* Work request *
Starting at the line below holding "focal_35mm: 14" and stopping at the line holding "focal_mm: 2.22", print every line exactly, both ends included, and leave the rest out.

(Data excerpts)
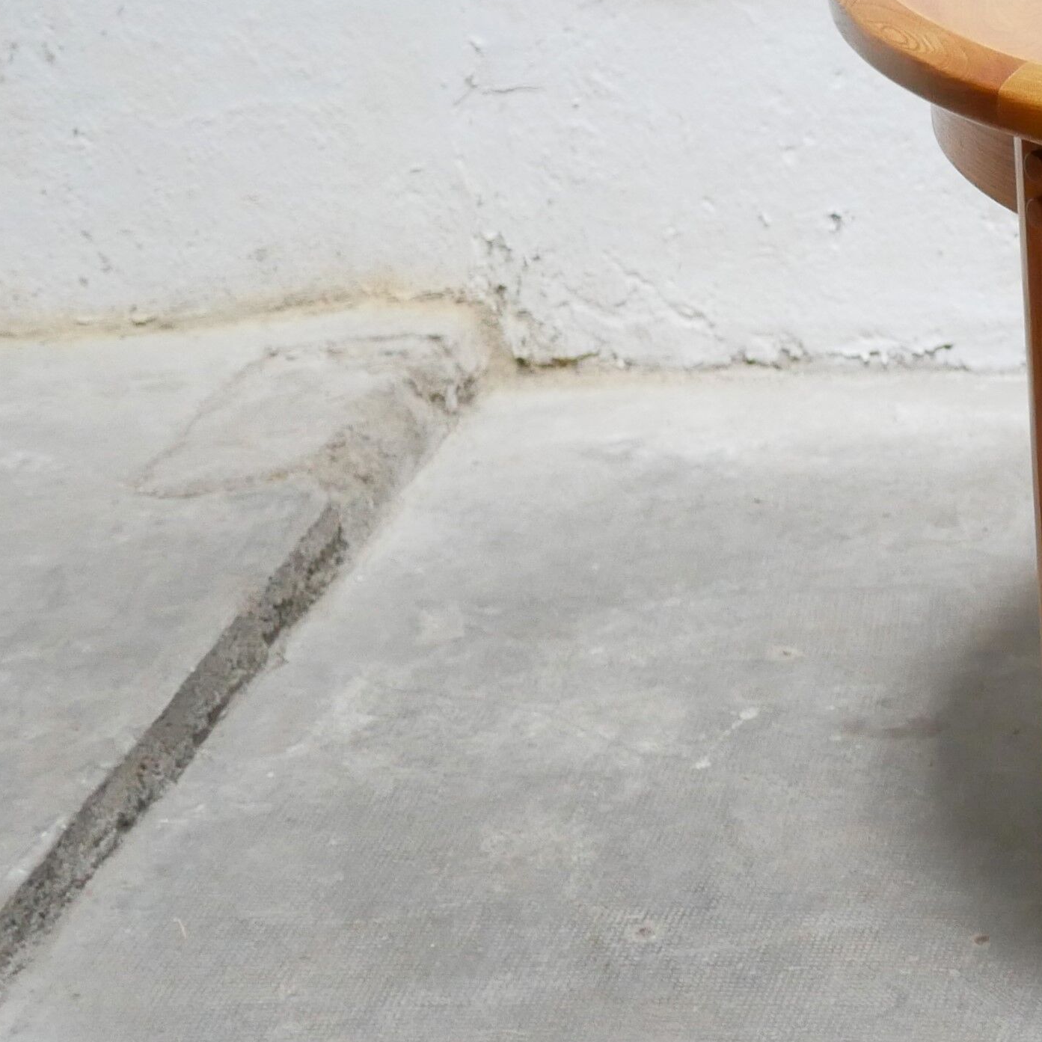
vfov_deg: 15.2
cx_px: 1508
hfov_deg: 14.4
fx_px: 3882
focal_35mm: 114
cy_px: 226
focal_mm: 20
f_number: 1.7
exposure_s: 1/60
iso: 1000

--

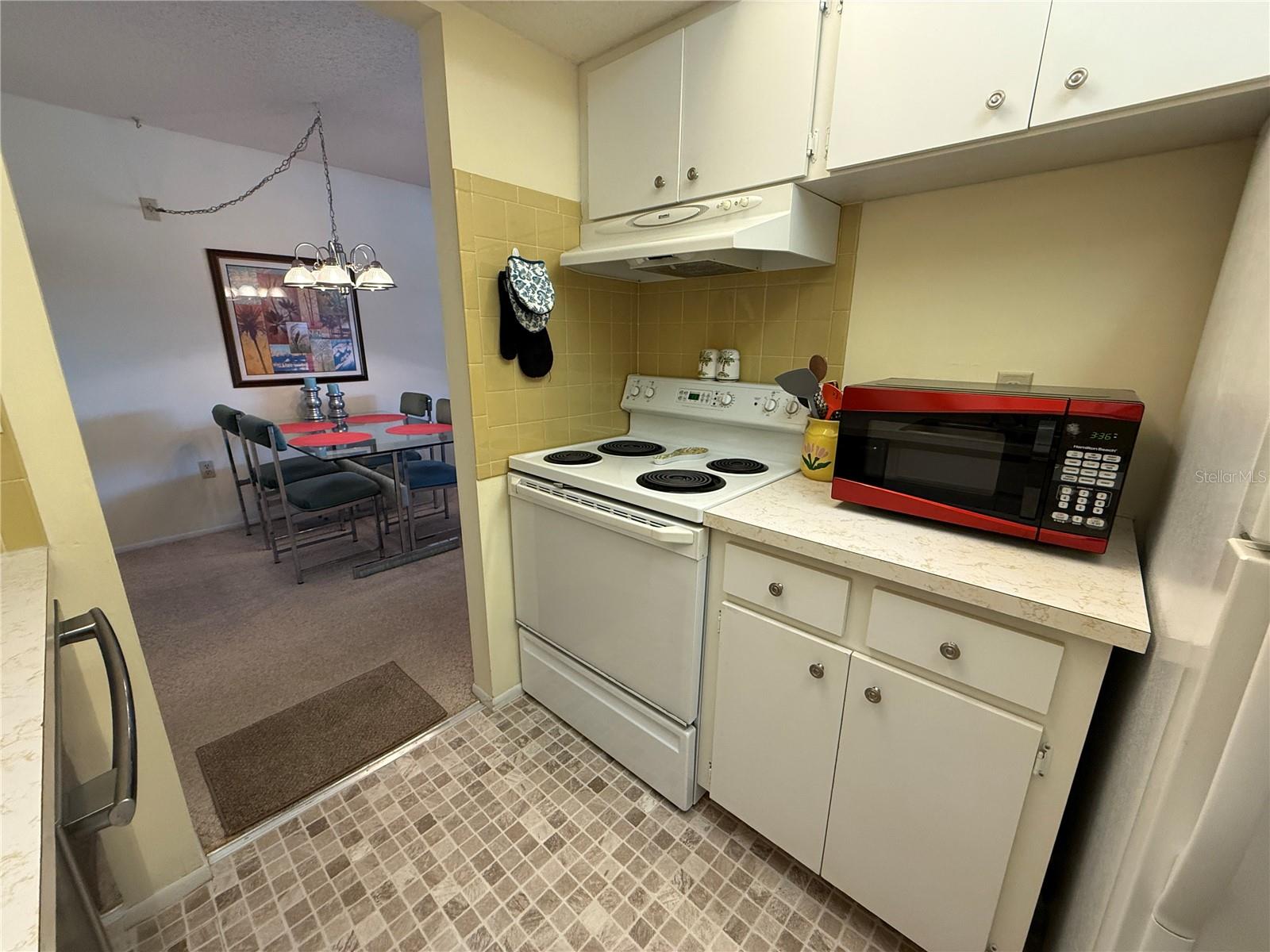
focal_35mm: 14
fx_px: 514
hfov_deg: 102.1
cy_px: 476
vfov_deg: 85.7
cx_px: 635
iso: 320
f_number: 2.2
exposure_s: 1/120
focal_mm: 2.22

* Exercise response *
focal_35mm: 14
fx_px: 514
hfov_deg: 102.1
cy_px: 476
vfov_deg: 85.7
cx_px: 635
iso: 320
f_number: 2.2
exposure_s: 1/120
focal_mm: 2.22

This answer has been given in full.